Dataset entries
######

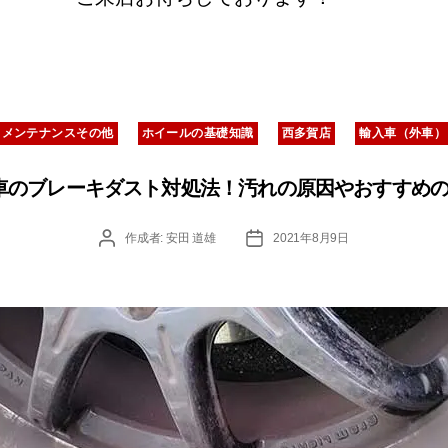
カ
メンテナンスその他
ホイールの基礎知識
西多賀店
輸入車（外車）
テ
ゴ
リ
車のブレーキダスト対処法！汚れの原因やおすすめ
ー
投
投
作成者:
安田 道雄
2021年8月9日
稿
稿
者
日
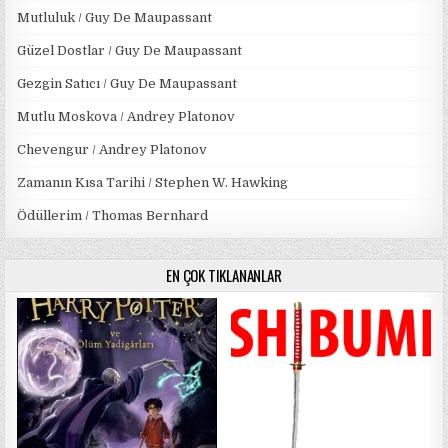
Mutluluk / Guy De Maupassant
Güzel Dostlar / Guy De Maupassant
Gezgin Satıcı / Guy De Maupassant
Mutlu Moskova / Andrey Platonov
Chevengur / Andrey Platonov
Zamanın Kısa Tarihi / Stephen W. Hawking
Ödüllerim / Thomas Bernhard
EN ÇOK TIKLANANLAR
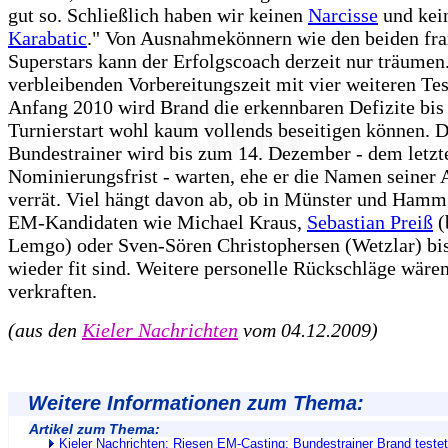
gut so. Schließlich haben wir keinen
Narcisse
und kei
Karabatic
." Von Ausnahmekönnern wie den beiden fra
Superstars kann der Erfolgscoach derzeit nur träumen.
verbleibenden Vorbereitungszeit mit vier weiteren Tes
Anfang 2010 wird Brand die erkennbaren Defizite bi
Turnierstart wohl kaum vollends beseitigen können. 
Bundestrainer wird bis zum 14. Dezember - dem letzt
Nominierungsfrist - warten, ehe er die Namen seiner
verrät. Viel hängt davon ab, ob in Münster und Hamm
EM-Kandidaten wie Michael Kraus,
Sebastian Preiß
(
Lemgo) oder Sven-Sören Christophersen (Wetzlar) bi
wieder fit sind. Weitere personelle Rückschläge wäre
verkraften.
(aus den
Kieler Nachrichten
vom 04.12.2009)
Weitere Informationen zum Thema:
Artikel zum Thema:
Kieler Nachrichten: Riesen EM-Casting: Bundestrainer Brand testet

######

Required work
Your copy should hold only the lines from the line with "Güzel Dostlar / Guy De Maupassant" through the end of the data above, both ends included, transcribed exactly and without pictures.

Answer section
Güzel Dostlar / Guy De Maupassant
Gezgin Satıcı / Guy De Maupassant
Mutlu Moskova / Andrey Platonov
Chevengur / Andrey Platonov
Zamanın Kısa Tarihi / Stephen W. Hawking
Ödüllerim / Thomas Bernhard
EN ÇOK TIKLANANLAR
gut so. Schließlich haben wir keinen
Narcisse
und kei
Karabatic
." Von Ausnahmekönnern wie den beiden fra
Superstars kann der Erfolgscoach derzeit nur träumen.
verbleibenden Vorbereitungszeit mit vier weiteren Tes
Anfang 2010 wird Brand die erkennbaren Defizite bi
Turnierstart wohl kaum vollends beseitigen können. 
Bundestrainer wird bis zum 14. Dezember - dem letzt
Nominierungsfrist - warten, ehe er die Namen seiner
verrät. Viel hängt davon ab, ob in Münster und Hamm
EM-Kandidaten wie Michael Kraus,
Sebastian Preiß
(
Lemgo) oder Sven-Sören Christophersen (Wetzlar) bi
wieder fit sind. Weitere personelle Rückschläge wäre
verkraften.
(aus den
Kieler Nachrichten
vom 04.12.2009)
Weitere Informationen zum Thema:
Artikel zum Thema:
Kieler Nachrichten: Riesen EM-Casting: Bundestrainer Brand testet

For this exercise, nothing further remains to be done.